━━━ Available data

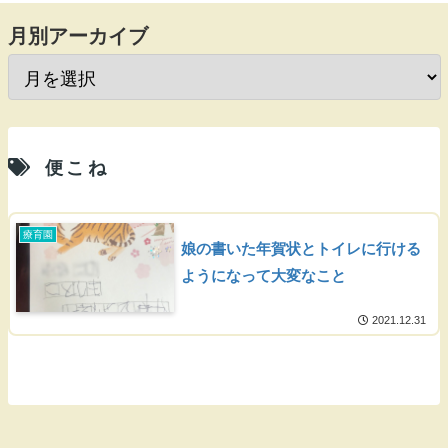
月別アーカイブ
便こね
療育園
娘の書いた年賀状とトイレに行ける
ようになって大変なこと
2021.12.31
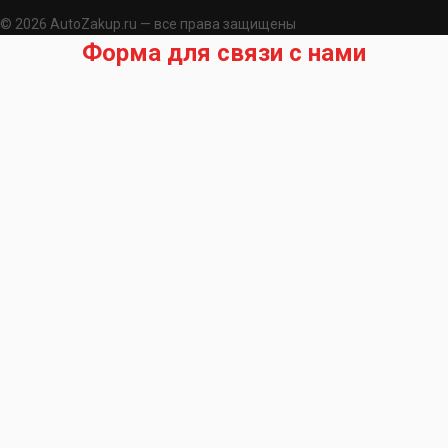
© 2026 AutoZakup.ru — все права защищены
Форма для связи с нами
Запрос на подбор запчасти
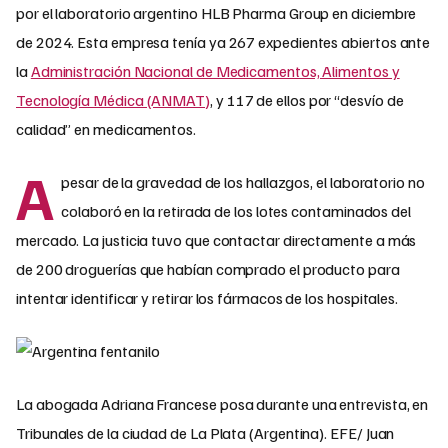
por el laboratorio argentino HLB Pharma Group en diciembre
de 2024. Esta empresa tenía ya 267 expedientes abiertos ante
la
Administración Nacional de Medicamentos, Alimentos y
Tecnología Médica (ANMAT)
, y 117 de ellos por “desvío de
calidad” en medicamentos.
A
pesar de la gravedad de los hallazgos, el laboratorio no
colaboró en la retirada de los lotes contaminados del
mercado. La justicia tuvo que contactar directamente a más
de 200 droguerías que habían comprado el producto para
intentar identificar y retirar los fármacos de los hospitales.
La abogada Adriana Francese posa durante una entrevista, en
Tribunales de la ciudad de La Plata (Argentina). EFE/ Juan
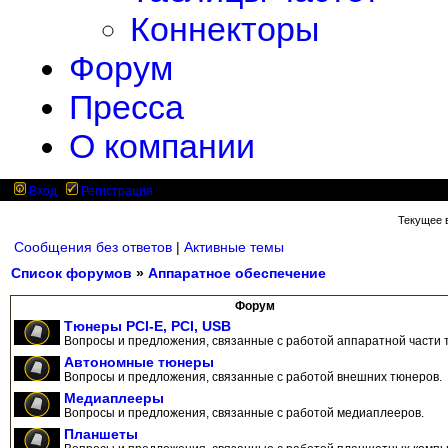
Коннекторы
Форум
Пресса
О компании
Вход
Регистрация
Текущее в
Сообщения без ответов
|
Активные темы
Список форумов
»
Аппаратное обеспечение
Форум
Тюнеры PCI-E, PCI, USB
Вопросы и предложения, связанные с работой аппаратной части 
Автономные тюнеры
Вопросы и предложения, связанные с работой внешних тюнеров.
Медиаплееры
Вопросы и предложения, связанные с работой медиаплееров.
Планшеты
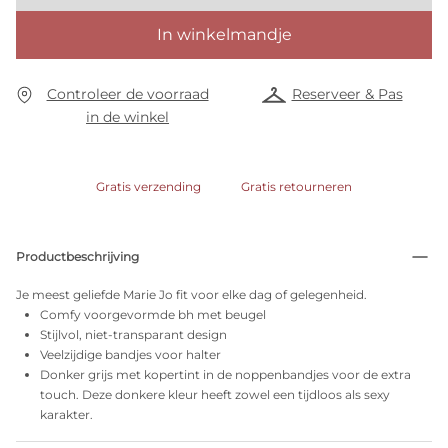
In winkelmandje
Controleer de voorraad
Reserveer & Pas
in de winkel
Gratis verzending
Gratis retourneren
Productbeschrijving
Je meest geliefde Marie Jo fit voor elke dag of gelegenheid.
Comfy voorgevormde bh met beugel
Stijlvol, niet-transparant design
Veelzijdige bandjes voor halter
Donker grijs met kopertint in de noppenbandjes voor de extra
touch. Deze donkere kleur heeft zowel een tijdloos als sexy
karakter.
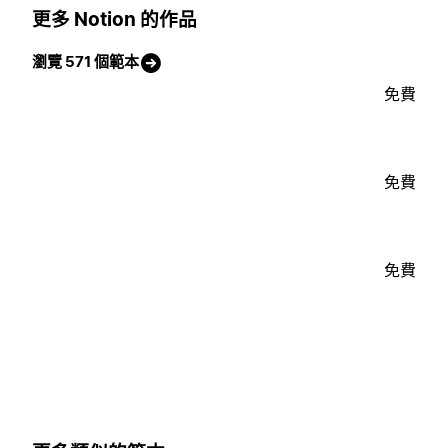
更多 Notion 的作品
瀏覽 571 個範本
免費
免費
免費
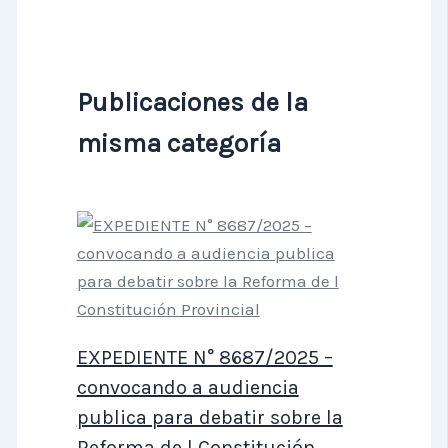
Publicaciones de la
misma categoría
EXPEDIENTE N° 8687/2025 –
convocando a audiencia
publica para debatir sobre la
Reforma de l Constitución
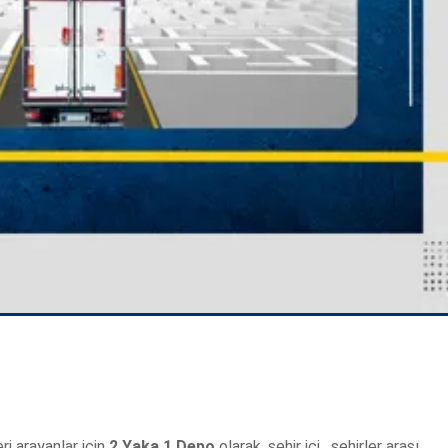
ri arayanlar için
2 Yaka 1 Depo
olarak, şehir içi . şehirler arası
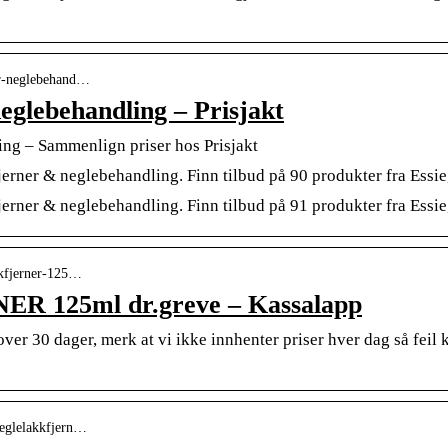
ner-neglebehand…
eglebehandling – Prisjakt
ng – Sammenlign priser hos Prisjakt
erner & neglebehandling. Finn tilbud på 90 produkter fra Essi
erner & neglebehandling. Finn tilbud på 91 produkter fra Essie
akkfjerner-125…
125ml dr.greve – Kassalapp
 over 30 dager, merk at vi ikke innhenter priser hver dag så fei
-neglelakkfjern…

━━━━━━

» What you will do:
Transcribe the text lines of every record above, reproducing each one character for character. Omit the pictures from your answer.

» Written answer:
月別アーカイブ
便こね
療育園
娘の書いた年賀状とトイレに行ける
ようになって大変なこと
2021.12.31
© 2026 AutoZakup.ru — все права защищены
Форма для связи с нами
Запрос на подбор запчасти
por el laboratorio argentino HLB Pharma Group en diciembre
de 2024. Esta empresa tenía ya 267 expedientes abiertos ante
la
Administración Nacional de Medicamentos, Alimentos y
Tecnología Médica (ANMAT)
, y 117 de ellos por “desvío de
calidad” en medicamentos.
A
pesar de la gravedad de los hallazgos, el laboratorio no
colaboró en la retirada de los lotes contaminados del
mercado. La justicia tuvo que contactar directamente a más
de 200 droguerías que habían comprado el producto para
intentar identificar y retirar los fármacos de los hospitales.
La abogada Adriana Francese posa durante una entrevista, en
Tribunales de la ciudad de La Plata (Argentina). EFE/ Juan
Коннекторы
Форум
Пресса
О компании
Вход
Регистрация
Текущее в
Сообщения без ответов
|
Активные темы
Список форумов
»
Аппаратное обеспечение
Форум
Тюнеры PCI-E, PCI, USB
Вопросы и предложения, связанные с работой аппаратной части 
Автономные тюнеры
Вопросы и предложения, связанные с работой внешних тюнеров.
Медиаплееры
Вопросы и предложения, связанные с работой медиаплееров.
Планшеты
In winkelmandje
Controleer de voorraad
Reserveer & Pas
in de winkel
Gratis verzending
Gratis retourneren
Productbeschrijving
Je meest geliefde Marie Jo fit voor elke dag of gelegenheid.
Comfy voorgevormde bh met beugel
Stijlvol, niet-transparant design
Veelzijdige bandjes voor halter
Donker grijs met kopertint in de noppenbandjes voor de extra
touch. Deze donkere kleur heeft zowel een tijdloos als sexy
karakter.
更多 Notion 的作品
瀏覽 571 個範本
免費
免費
免費
Publicaciones de la
misma categoría
EXPEDIENTE N° 8687/2025 –
convocando a audiencia
publica para debatir sobre la
Reforma de l Constitución
ri arayanlar için
2 Yaka 1 Depo
olarak, şehir içi . şehirler arası
ner-neglebehand…
eglebehandling – Prisjakt
ng – Sammenlign priser hos Prisjakt
erner & neglebehandling. Finn tilbud på 90 produkter fra Essi
erner & neglebehandling. Finn tilbud på 91 produkter fra Essie
akkfjerner-125…
125ml dr.greve – Kassalapp
 over 30 dager, merk at vi ikke innhenter priser hver dag så fei
-neglelakkfjern…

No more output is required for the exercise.